Heck yeah! We'll be there!

Sign me up for a SUP demo for the Saturday float!

It's gonna be a jammin' good time!


----------



## ckspaddler (Sep 25, 2008)

Haha, sounds good. The Saturday Float *might* be tricky as they are charging people $40 for that. But come find us early, I'll see what I can do.


----------



## ckspaddler (Sep 25, 2008)

There is rumors of the people who manage State Bridge renting out SUP boards for the day, might want to check with them. 

I think for the demo's we are going to try and stick to the gigantic eddy behind the stage area. We'll let ya know our game plan early next week though.


----------



## calendar16 (Mar 8, 2007)

ckspaddler said:


> Haha, sounds good. The Saturday Float *might* be tricky as they are charging people $40 for that. But come find us early, I'll see what I can do.

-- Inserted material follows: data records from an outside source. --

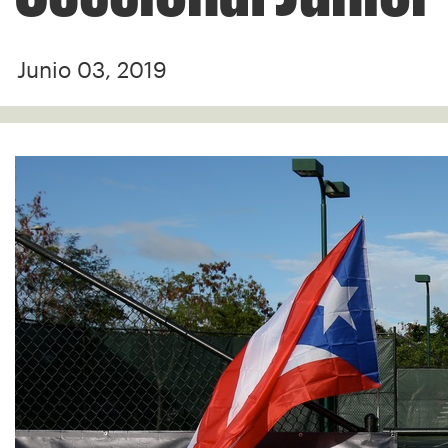
Junio 03, 2019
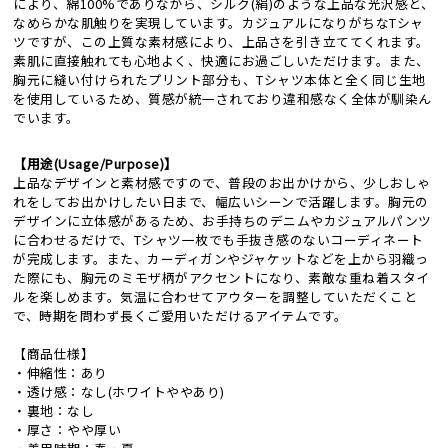
により、綿100%でありながら、シルク(絹)のような上品な光沢感と、
なめらかな肌触りを実現しています。カジュアルになりがちなTシャ
ツですが、この上質な素材感により、上品さを引き立ててくれます。
素肌に直接触れても心地よく、快適にお過ごしいただけます。また、
胸元に縫い付けられたプリント部分も、Tシャツ本体と全く同じ生地
を使用しているため、質感が統一されており違和感なく全体が馴染ん
でいます。
【用途(Usage/Purpose)】
上品なデザインと素材感ですので、普段のお出かけから、少しおしゃ
れをしてお出かけしたい日まで、幅広いシーンで活躍します。胸元の
デザインに立体感があるため、お手持ちのデニムやカジュアルパンツ
に合わせるだけで、Tシャツ一枚でも手抜き感のないコーディネート
が完成します。また、カーディガンやジャケットなどを上から羽織っ
た際にも、胸元のミモザ柄がアクセントになり、素敵な重ね着スタイ
ルを楽しめます。気温に合わせてアウターを調整していただくこと
で、時期を問わず長くご愛用いただけるアイテムです。
【商品仕様】
・伸縮性：あり
・透け感：なし(ホワイトややあり)
・裏地：なし
・厚さ：やや厚い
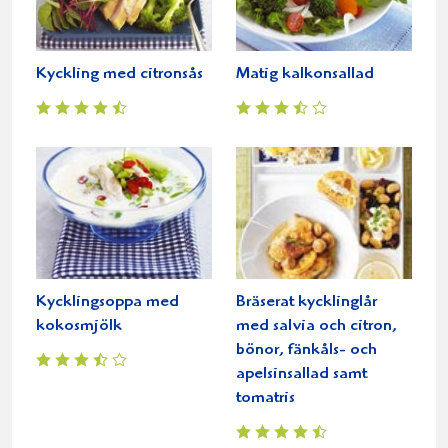
Kyckling med citronsås
Matig kalkonsallad
Kycklingsoppa med
Bräserat kycklinglår
kokosmjölk
med salvia och citron,
bönor, fänkåls- och
apelsinsallad samt
tomatris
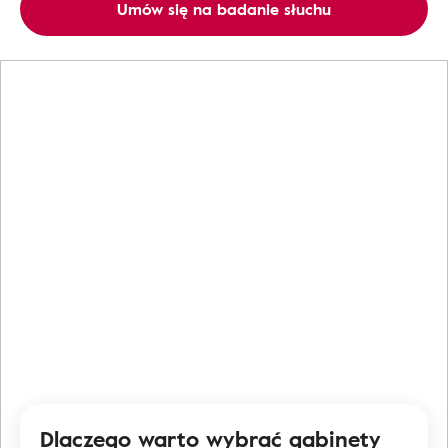
Umów się na badanie słuchu
Dlaczego warto wybrać gabinety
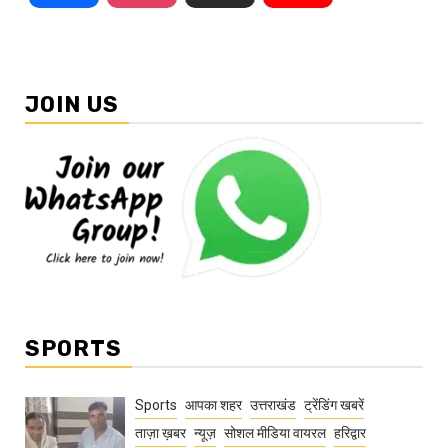
JOIN US
SPORTS
Sports
आपका शहर
उत्तराखंड
ट्रेंडिंग खबरें
ताज़ा ख़बर
न्यूज़
सोशल मीडिया वायरल
हरिद्वार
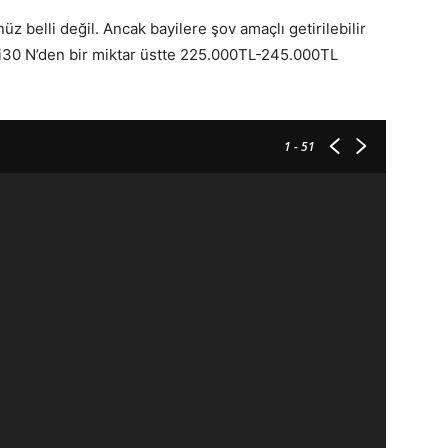
 belli değil. Ancak bayilere şov amaçlı getirilebilir
 da i30 N’den bir miktar üstte 225.000TL-245.000TL
1
- 51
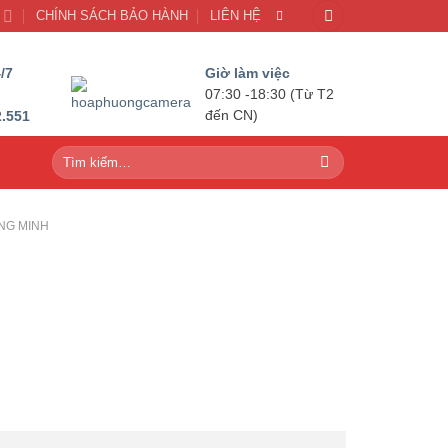
U
CHÍNH SÁCH BẢO HÀNH
LIÊN HỆ
/7
Giờ làm việc
07:30 -18:30 (Từ T2
2.551
đến CN)
Tìm
kiếm:
NG MINH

The $40 is for people who do not have a means to get themselves downriver i.e. the $40 reserves you a seat on a boat provided by Rancho with a guide, etc. I will have my 16' Maravia and Mini-Me with party-happenin' peeps on it. I would be interested in demoing an SUP on that section if y'all can swing it? I will be there around noon on Friday and will come look for ya.

-Cal


----------



## ckspaddler (Sep 25, 2008)

Cal, thanks for clarifying that up. Come over to the booth Friday when ya get a second and we can figure it all out. See ya soon!


----------



## ckspaddler (Sep 25, 2008)

Starting to pack up today for the fest. I'll be in Glenwood all tomorrow playing on the river. Either at what's left of the wave or SUP'ing down Shoshone. After that I'll be out at State Bridge and Rancho floating and setting up for the Fest.

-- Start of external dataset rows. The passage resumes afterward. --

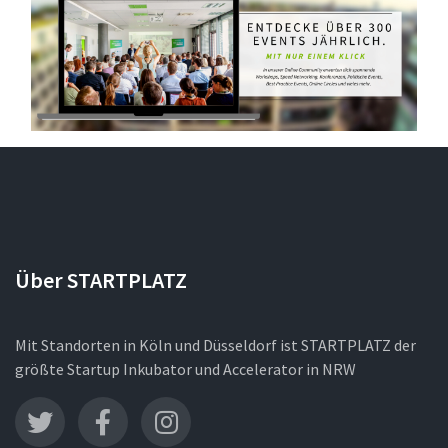
Über STARTPLATZ
Mit Standorten in Köln und Düsseldorf ist STARTPLATZ der
größte Startup Inkubator und Accelerator in NRW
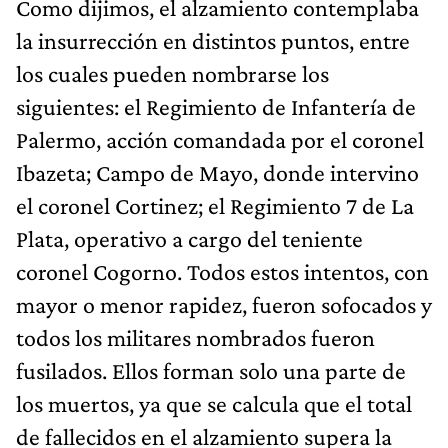
Como dijimos, el alzamiento contemplaba
la insurrección en distintos puntos, entre
los cuales pueden nombrarse los
siguientes: el Regimiento de Infantería de
Palermo, acción comandada por el coronel
Ibazeta; Campo de Mayo, donde intervino
el coronel Cortinez; el Regimiento 7 de La
Plata, operativo a cargo del teniente
coronel Cogorno. Todos estos intentos, con
mayor o menor rapidez, fueron sofocados y
todos los militares nombrados fueron
fusilados. Ellos forman solo una parte de
los muertos, ya que se calcula que el total
de fallecidos en el alzamiento supera la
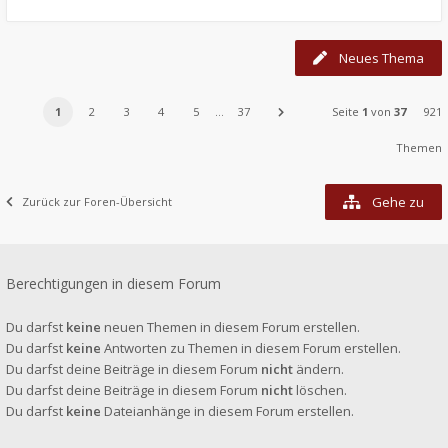
Neues Thema
1
2
3
4
5
…
37
Seite
1
von
37
921
Themen
Gehe zu
Zurück zur Foren-Übersicht
Berechtigungen in diesem Forum
Du darfst
keine
neuen Themen in diesem Forum erstellen.
Du darfst
keine
Antworten zu Themen in diesem Forum erstellen.
Du darfst deine Beiträge in diesem Forum
nicht
ändern.
Du darfst deine Beiträge in diesem Forum
nicht
löschen.
Du darfst
keine
Dateianhänge in diesem Forum erstellen.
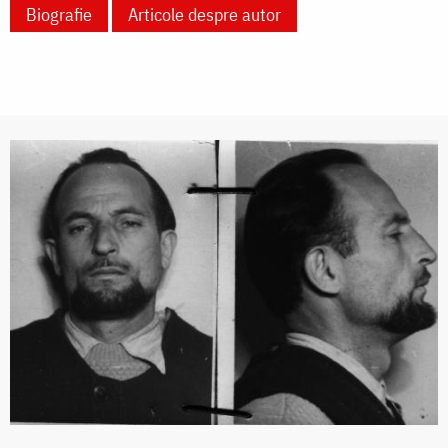
Biografie
Articole despre autor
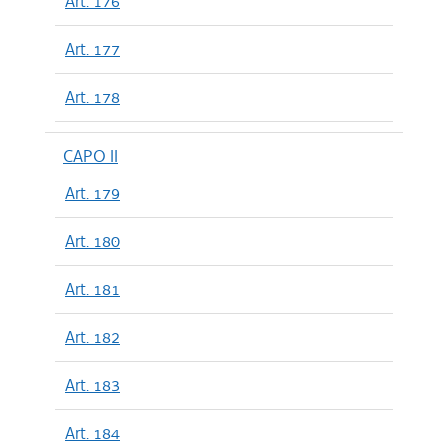
Art. 176
Art. 177
Art. 178
CAPO II
Art. 179
Art. 180
Art. 181
Art. 182
Art. 183
Art. 184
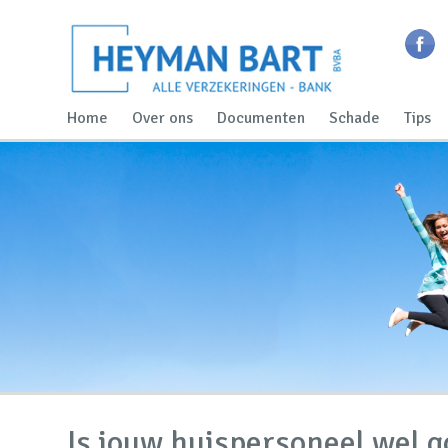
Home
Over ons
Documenten
Schade
Tips
Is jouw huispersoneel wel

I'll be bringing out a couple of Surftec iSUP boards and some of Boardworks new inflatable SUP boards called the SHUBU that will be for sale. They will be $900 for the board, or $950 for a board and paddle package.

I will also have 2 demo boards for sale that will be cheaper, and those will go up for grabs Sunday. Those will be first come first serve on Sunday. 

But all weekend I'll have free demos going on, so when it gets too hot come find the CKS booth and we'll head to the river with SUP boards!


----------